After everyone who was able had swam with the shark (Powerade Guy was too sick to move), our captain jetted off in search of another sighting. Somehow the ocean had become even choppier, and we rode right through a storm where cold, partly-frozen rain drops stung our skin. This had to be the worst experience I’d ever had on a boat, ironically juxtaposed against one of the most amazing experiences of my life. When we finally slowed down near another shark, I once again found myself hanging over the side of the boat, parting with the water I’d dutifully managed to choke down. A quick scan of the horizon revealed a handful of identical vessels bobbing on the waves, each with their own tourist hanging over the side.

But there wasn’t time to dwell on that; I had to rally again because it was me and Vince’s turn to get back into the sea. This round felt more substantial. The shark was farther off and we got to watch it for a while as it swam toward us. I admired its intricate patterning, and watched a few smaller fish swimming along in its shadow.

Everyone except for Powerade Guy (who I felt extremely bad for) got another turn swimming with the shark before the guide asked if anyone else wanted to go again. Vince was the only volunteer as the rest of us were eager to set foot on land and put the boat ride from hell behind us. I spent the long ride back in good company as seven out of the ten of us took turns hanging over the side while Vince chatted brightly with a father and son from Greece who were also unaffected.

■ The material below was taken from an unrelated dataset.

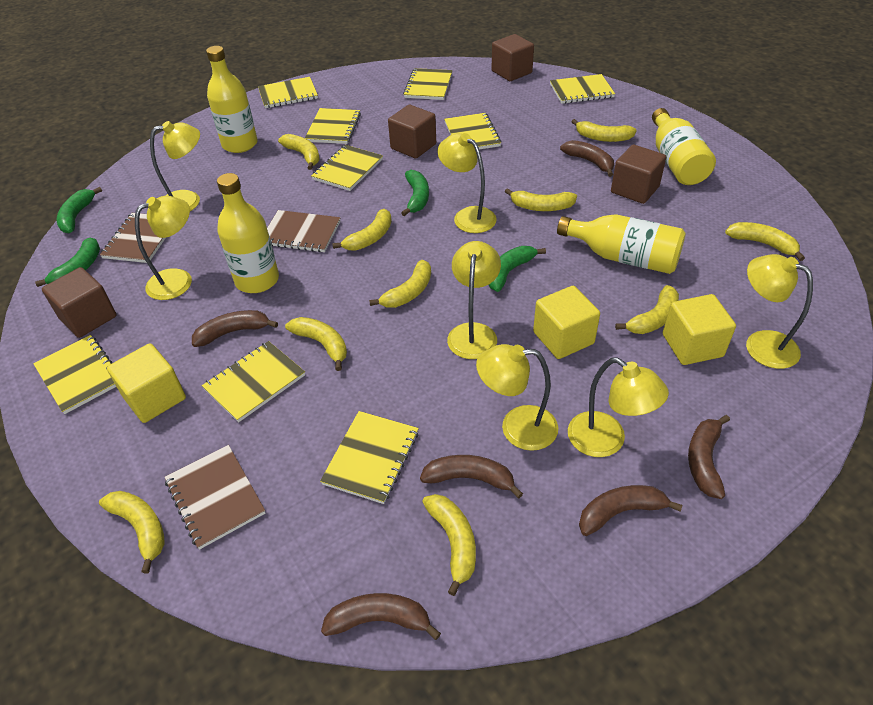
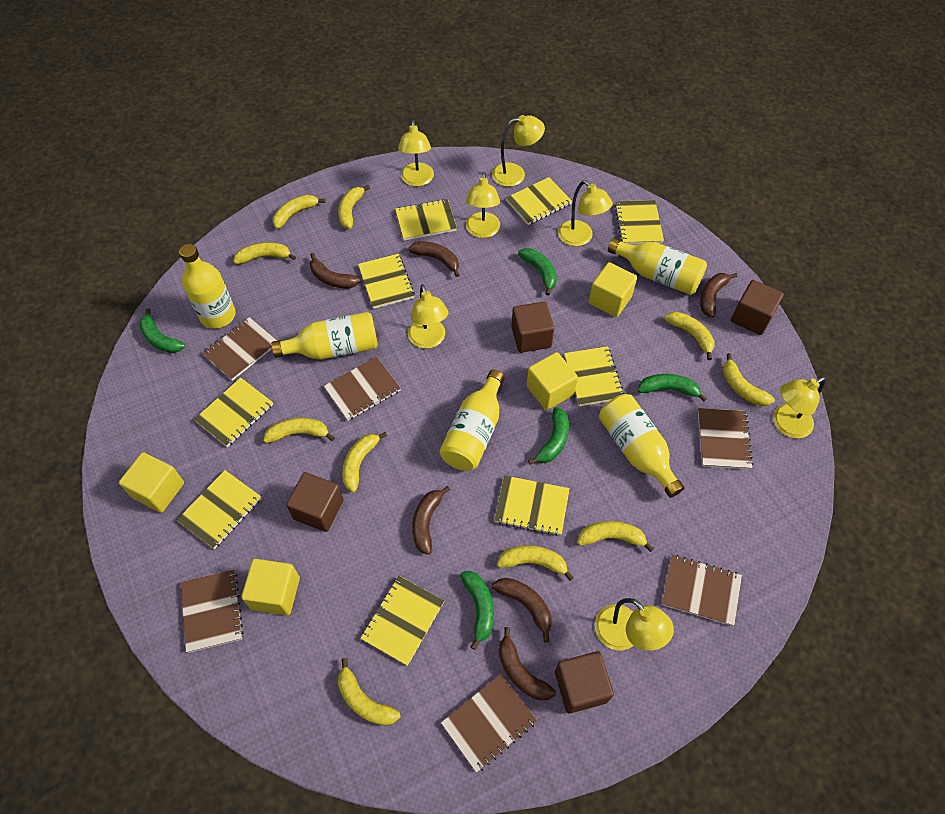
brown notebook: 3 -> 6
green banana: 4 -> 5
yellow bottle: 4 -> 5
yellow cube: 3 -> 4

When our captain finally let down anchor in the shallows of Playa Norte on Isla Mujeres, I jumped immediately into the water, not bothering to remove my wetsuit or my floppy hat. The guide and captain busied themselves preparing the ceviche lunch we’d been promised, but I was more concerned with relishing the first moment of comfort I’d had in hours. Being in the warm, turquoise water immediately cured my seasickness. Vince and I swam around and threw seaweed at each other as pop songs blasted from somewhere onshore. It was the quintessential sunny beach day that you hope for when you visit the Caribbean.

All too soon, the ceviche was ready. Everyone began getting back onto the boat to enjoy their meal, but Powerade Guy and I stayed in the shallow water as long as possible, taking a hard pass on the seafood lunch.

The ride back to Cancún from Isla Mujeres was mercifully short and calm, and my nausea faded away into a warm contentment as I looked at the beautiful blue ocean and remembered the majestic whale sharks. The day may not have gone exactly as I envisioned, but it was decidedly worth it.


  1. We swam with whale sharks during the same storm! And I was definitely one of the few on our boat leaning over the side with seasickness. I wish I could say that the swim with whale sharks was worth it, but while the creatures are incredible, the way some of the boats raced up and congregated around the sharks just felt so unethical. If this activity continues, I hope more regulations are put in place – otherwise, humans don’t deserve the experience.

    1. I definitely know what you mean. Activities like these can be a real ethical gray area. On the one hand, tourism like this is a great incentive for people to protect wildlife populations, on the other hand you run the risk of disrupting the wildlife’s behavior. More regulations would probably be a good idea. Maybe a stricter cap on how many boats can go out a time would be a start.